Department of Biology and Center for Genomics and Systems Biology, New York University, New York, NY 10003.
School of Natural Sciences, Massey University, Auckland 0745, New Zealand.
Proc Natl Acad Sci U S A. 2023 Jan 31;120(5):e2206945119. doi: 10.1073/pnas.2206945119. Epub 2023 Jan 24.

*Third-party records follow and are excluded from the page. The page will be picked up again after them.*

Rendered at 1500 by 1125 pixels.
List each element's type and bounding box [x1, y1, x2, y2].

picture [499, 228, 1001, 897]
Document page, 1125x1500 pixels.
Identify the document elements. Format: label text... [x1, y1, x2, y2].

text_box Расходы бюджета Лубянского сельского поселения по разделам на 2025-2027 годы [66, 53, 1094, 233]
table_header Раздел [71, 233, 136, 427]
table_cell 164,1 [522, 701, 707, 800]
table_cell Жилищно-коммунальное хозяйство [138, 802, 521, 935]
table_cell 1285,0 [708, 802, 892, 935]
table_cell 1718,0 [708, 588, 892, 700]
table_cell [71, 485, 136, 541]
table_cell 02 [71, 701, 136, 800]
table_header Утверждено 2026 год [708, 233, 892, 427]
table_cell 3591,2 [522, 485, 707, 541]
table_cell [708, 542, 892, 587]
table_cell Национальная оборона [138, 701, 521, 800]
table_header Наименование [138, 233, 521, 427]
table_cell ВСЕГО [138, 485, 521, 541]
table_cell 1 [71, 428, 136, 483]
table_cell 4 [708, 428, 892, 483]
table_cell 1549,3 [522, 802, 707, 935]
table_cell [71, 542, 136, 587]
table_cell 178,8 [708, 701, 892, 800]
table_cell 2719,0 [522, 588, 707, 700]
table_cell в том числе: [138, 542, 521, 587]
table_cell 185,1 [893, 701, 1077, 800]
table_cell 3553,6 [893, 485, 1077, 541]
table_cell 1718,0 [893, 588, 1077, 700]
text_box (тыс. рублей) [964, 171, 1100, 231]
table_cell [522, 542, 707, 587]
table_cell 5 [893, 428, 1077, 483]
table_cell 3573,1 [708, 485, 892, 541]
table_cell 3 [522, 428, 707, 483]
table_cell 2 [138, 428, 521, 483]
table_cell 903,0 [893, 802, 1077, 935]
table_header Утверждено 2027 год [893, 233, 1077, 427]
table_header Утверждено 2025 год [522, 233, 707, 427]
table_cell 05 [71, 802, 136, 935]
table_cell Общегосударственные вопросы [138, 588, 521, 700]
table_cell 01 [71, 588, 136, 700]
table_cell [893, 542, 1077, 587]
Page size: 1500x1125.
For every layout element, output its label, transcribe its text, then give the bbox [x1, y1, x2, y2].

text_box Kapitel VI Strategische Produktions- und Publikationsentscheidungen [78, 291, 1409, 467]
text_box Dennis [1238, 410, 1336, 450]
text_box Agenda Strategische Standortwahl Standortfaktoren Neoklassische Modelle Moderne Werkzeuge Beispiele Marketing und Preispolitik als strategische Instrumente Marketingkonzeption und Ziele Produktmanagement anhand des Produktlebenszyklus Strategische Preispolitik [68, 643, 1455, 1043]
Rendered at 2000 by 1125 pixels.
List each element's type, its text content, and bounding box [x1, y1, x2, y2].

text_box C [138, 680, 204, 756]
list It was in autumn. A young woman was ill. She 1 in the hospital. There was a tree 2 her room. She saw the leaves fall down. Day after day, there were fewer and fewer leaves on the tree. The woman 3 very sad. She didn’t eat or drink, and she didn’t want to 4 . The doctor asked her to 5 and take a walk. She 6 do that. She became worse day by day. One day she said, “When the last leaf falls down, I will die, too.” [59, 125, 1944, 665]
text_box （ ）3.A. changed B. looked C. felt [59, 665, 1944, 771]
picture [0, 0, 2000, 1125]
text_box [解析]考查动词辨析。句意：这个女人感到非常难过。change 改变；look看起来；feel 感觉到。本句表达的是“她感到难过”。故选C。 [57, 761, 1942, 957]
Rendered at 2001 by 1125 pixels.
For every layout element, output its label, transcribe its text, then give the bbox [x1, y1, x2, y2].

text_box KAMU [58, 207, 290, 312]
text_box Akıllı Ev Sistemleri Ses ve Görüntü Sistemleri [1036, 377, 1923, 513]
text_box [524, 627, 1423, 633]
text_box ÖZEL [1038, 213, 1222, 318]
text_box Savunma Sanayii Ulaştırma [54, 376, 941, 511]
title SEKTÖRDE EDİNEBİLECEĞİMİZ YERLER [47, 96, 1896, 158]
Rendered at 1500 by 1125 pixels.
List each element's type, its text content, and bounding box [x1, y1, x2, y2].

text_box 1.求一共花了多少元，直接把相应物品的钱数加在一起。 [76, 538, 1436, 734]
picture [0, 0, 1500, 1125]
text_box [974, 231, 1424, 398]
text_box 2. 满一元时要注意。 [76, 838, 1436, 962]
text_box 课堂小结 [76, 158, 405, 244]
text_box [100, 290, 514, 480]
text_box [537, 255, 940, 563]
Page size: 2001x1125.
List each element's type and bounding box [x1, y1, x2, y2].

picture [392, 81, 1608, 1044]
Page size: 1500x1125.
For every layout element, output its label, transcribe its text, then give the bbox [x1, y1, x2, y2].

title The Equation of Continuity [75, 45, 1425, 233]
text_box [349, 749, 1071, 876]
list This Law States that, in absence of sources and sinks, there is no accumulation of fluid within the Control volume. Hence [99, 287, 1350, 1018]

Quantifying SARS-like coronavirus (SL-CoV) evolution is critical to understanding the origins of SARS-CoV-2 and the molecular processes that could underlie future epidemic viruses. While genomic analyses suggest recombination was a factor in the emergence of SARS-CoV-2, few studies have quantified recombination rates among SL-CoVs. Here, we infer recombination rates of SL-CoVs from correlated substitutions in sequencing data using a coalescent model with recombination. Our computationally-efficient, non-phylogenetic method infers recombination parameters of both sampled sequences and the unsampled gene pools with which they recombine. We apply this approach to infer recombination parameters for a range of positive-sense RNA viruses. We then analyze a set of 191 SL-CoV sequences (including SARS-CoV-2) and find that ORF1ab and S genes frequently undergo recombination. We identify which SL-CoV sequence clusters have recombined with shared gene pools, and show that these pools have distinct structures and high recombination rates, with multiple recombination events occurring per synonymous substitution. We find that individual genes have recombined with different viral reservoirs. By decoupling contributions from mutation and recombination, we recover the phylogeny of non-recombined portions for many of these SL-CoVs, including the position of SARS-CoV-2 in this clonal phylogeny. Lastly, by analyzing >400,000 SARS-CoV-2 whole genome sequences, we show current diversity levels are insufficient to infer the within-population recombination rate of the virus since the pandemic began. Our work offers new methods for inferring recombination rates in RNA viruses with implications for understanding recombination in SARS-CoV-2 evolution and the structure of clonal relationships and gene pools shaping its origins.
量化类似 SARS 冠状病毒(SL-CoV)的进化对于理解 SARS-CoV-2 的起源以及可能导致未来流行病毒的分子过程至关重要。虽然基因组分析表明重组是 SARS-CoV-2 出现的一个因素,但很少有研究定量分析 SL-CoV 中的重组率。在这里,我们使用带有重组的合并模型从测序数据中的相关替换推断 SL-CoV 的重组率。我们的计算效率高、非系统发育的方法推断了抽样序列和它们重组的未抽样基因库的重组参数。我们将这种方法应用于推断一系列正链 RNA 病毒的重组参数。然后,我们分析了一组 191 个 SL-CoV 序列(包括 SARS-CoV-2),发现 ORF1ab 和 S 基因经常发生重组。我们确定了哪些 SL-CoV 序列聚类与共享基因库发生了重组,并表明这些基因库具有不同的结构和高重组率,每个同义替换就会发生多次重组事件。我们发现,不同的基因与不同的病毒库发生了重组。通过分离突变和重组的贡献,我们恢复了许多这些 SL-CoV 的非重组部分的系统发育,包括 SARS-CoV-2 在这个克隆系统发育中的位置。最后,通过分析超过 40 万个 SARS-CoV-2 全基因组序列,我们表明目前的多样性水平不足以推断自大流行开始以来病毒的种群内重组率。我们的工作为推断 RNA 病毒中的重组率提供了新的方法,这对于理解 SARS-CoV-2 进化中的重组、克隆关系的结构以及塑造其起源的基因库具有重要意义。